▶ Text segment:
=====

Be sure to catch cases where a string has been changed both by you and
in Transifex in parallel. In that case I'd suggest not overwriting it
again and instead review the updated string in Transifex.

··· On 24/02/16 22:28, Bryan Kearney wrote: > 2) After every Satellite release, I will generate a summary listing of > translations which have been changed by Red Hat translators. I will post > these in the dev and users list. I will ask for folks to review the > changes over an 1-2 two week period. After any changes have been made, I > will run a script and load those changed strings into Transifex. Again, > the new translations will be marked as not reviewed so that any > translations which are using this flag in their workflow will be unaffected.


Dominic Cleal
dominic@cleal.org

4% before review sounds like an acceptable compromise for the quantity of
extra translations this would bring to the community. +1

Note also that, 4% was with a big time frame. If the empty strings are uploaded
often, this error ratio will go down.

=====

[Stored data entries]
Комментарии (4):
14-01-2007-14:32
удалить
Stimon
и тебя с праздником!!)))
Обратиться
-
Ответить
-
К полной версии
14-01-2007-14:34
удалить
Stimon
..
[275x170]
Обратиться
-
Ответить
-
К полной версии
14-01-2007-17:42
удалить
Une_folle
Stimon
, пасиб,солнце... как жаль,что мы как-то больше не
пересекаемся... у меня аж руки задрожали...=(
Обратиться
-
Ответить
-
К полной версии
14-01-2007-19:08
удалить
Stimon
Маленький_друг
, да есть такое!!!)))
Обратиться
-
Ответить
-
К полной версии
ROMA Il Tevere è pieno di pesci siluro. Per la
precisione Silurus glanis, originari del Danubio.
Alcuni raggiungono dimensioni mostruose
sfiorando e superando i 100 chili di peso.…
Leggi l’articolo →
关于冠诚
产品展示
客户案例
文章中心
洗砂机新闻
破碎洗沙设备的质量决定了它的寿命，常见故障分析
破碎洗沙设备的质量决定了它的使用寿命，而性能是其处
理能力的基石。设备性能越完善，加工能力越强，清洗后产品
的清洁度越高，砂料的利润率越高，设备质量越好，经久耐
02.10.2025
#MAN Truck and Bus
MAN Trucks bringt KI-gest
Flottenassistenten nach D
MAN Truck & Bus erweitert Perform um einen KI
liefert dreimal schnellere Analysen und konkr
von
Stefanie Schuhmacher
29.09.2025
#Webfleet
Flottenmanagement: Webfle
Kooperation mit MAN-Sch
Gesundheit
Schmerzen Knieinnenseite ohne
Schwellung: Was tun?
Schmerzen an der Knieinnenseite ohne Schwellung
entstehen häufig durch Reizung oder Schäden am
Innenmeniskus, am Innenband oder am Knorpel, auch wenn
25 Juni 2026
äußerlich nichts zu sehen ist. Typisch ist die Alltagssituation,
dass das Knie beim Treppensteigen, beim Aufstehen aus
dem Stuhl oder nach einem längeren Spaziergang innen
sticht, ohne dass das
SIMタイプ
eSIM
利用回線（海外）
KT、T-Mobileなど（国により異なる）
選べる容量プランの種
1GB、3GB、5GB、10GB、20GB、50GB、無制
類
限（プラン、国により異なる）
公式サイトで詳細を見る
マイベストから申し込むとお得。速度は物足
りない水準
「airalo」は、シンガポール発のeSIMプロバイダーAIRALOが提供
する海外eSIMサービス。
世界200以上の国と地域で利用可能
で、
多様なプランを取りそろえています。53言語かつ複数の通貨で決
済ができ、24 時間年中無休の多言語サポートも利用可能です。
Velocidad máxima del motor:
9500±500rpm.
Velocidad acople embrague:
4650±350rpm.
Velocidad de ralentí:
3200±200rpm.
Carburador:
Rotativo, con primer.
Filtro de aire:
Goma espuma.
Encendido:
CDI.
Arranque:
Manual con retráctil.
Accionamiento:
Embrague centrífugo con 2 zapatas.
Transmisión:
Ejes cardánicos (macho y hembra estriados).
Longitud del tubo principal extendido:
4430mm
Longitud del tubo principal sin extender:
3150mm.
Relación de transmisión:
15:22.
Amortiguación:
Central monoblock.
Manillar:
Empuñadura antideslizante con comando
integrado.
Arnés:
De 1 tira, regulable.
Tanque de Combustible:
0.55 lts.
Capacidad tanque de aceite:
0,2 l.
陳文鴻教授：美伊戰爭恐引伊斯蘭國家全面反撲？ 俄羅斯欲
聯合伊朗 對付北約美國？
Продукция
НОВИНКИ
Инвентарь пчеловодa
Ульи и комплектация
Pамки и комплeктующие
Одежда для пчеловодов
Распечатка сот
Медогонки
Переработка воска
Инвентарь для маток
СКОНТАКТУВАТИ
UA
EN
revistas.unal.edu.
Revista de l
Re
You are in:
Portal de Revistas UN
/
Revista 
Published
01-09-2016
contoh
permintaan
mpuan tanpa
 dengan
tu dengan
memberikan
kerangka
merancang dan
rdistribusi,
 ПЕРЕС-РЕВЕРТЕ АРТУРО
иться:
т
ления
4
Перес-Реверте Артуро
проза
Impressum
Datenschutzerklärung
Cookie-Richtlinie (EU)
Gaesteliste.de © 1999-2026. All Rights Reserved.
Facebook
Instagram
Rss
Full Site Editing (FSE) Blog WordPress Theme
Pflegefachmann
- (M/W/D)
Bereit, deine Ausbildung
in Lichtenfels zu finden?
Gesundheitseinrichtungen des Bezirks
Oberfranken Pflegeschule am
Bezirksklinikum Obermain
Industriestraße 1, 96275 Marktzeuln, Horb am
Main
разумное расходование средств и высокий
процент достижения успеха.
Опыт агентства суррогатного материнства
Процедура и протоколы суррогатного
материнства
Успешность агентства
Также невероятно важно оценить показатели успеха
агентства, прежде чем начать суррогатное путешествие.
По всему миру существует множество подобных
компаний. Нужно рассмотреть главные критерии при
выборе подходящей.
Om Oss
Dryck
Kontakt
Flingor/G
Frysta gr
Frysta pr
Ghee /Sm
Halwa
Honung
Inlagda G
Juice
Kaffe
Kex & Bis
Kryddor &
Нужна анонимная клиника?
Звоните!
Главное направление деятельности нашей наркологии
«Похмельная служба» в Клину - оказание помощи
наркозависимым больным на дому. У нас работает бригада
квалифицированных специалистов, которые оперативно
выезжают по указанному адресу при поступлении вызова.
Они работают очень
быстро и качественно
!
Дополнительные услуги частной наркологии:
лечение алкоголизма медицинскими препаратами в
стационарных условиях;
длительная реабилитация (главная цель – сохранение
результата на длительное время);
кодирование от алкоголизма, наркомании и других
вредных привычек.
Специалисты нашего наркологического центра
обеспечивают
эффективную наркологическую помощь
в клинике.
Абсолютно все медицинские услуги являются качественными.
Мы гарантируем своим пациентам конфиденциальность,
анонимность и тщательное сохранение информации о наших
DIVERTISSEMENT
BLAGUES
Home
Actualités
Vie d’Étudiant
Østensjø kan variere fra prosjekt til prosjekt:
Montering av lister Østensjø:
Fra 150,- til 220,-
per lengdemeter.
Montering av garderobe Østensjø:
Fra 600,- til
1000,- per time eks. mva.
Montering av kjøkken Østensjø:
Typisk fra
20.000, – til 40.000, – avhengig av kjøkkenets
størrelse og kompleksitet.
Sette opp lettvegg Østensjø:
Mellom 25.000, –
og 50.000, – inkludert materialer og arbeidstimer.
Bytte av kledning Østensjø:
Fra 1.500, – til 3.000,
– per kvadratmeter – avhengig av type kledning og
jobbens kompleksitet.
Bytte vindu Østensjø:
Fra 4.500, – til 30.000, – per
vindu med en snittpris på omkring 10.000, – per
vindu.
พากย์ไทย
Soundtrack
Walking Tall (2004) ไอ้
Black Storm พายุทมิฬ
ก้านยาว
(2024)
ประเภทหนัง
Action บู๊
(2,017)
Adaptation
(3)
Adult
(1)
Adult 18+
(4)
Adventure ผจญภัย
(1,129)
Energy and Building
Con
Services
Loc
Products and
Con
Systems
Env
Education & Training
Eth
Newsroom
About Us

=====

▶ Prompt 1: List each action that Bryan Kearney says, in the quoted part of the forum thread, he will take after every Satellite release.
▶ Prompt 2: Reproduce the forum thread word for word from "4% before review" up to and including "will go down.".
Rely on the forum thread alone.

▶ Your solution 1:
- Generate a summary listing of translations that have been changed by Red Hat translators.
- Post these summaries in the dev and users list.
- Ask folks to review the changes.
- After any changes have been made, run a script and load those changed strings into Transifex.

▶ Your solution 2:
4% before review sounds like an acceptable compromise for the quantity of
extra translations this would bring to the community. +1

Note also that, 4% was with a big time frame. If the empty strings are uploaded
often, this error ratio will go down.